_Information shown:_
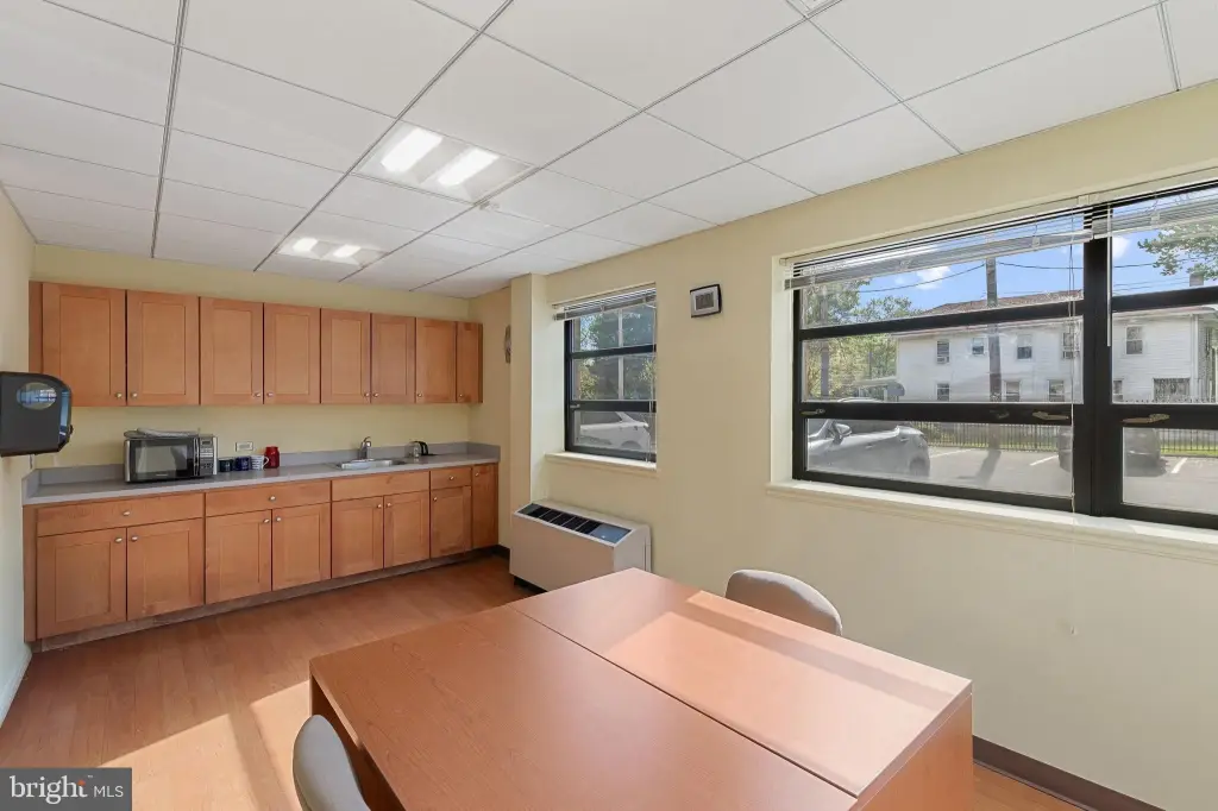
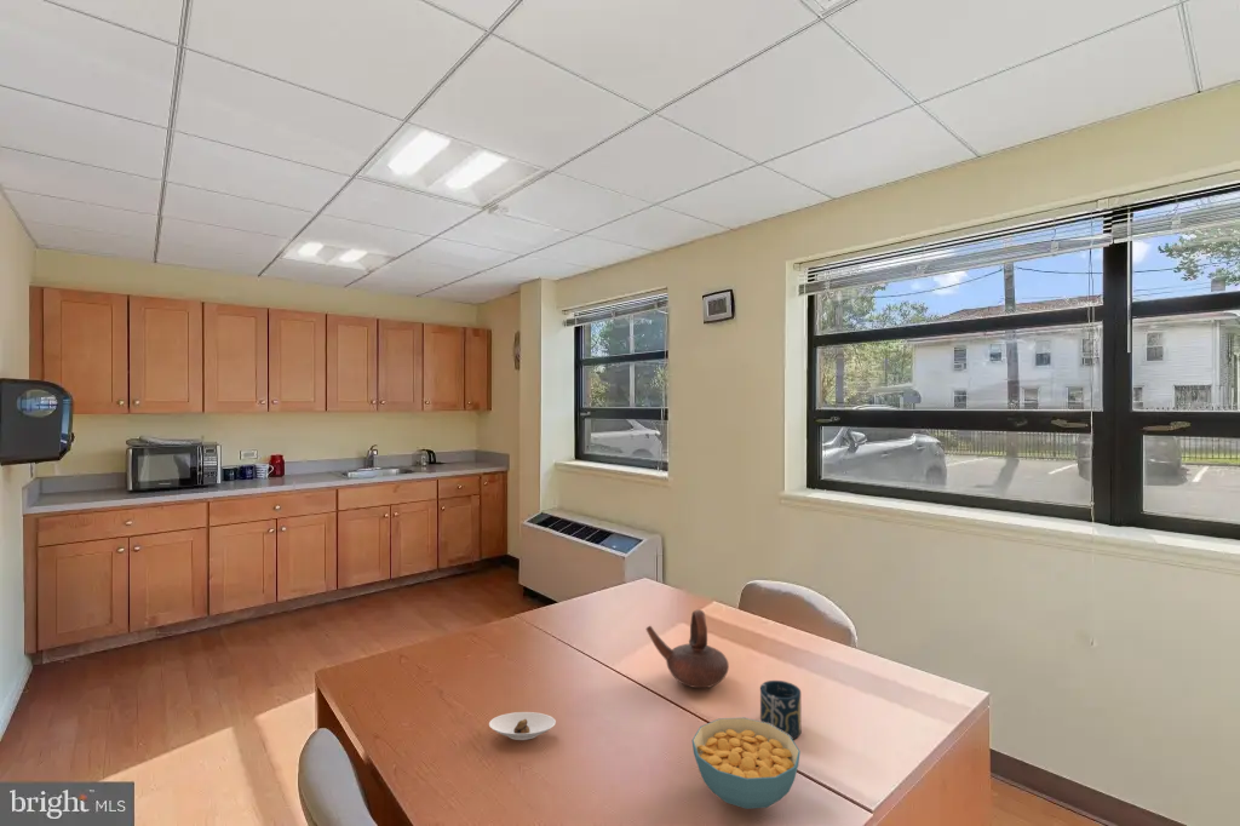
+ cup [759,679,802,740]
+ saucer [488,711,557,741]
+ teapot [645,608,730,689]
+ cereal bowl [691,717,802,810]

_Assignment:_
Exclude every image and return the material above exactly.

_Solution:_
+ cup [759,679,802,740]
+ saucer [488,711,557,741]
+ teapot [645,608,730,689]
+ cereal bowl [691,717,802,810]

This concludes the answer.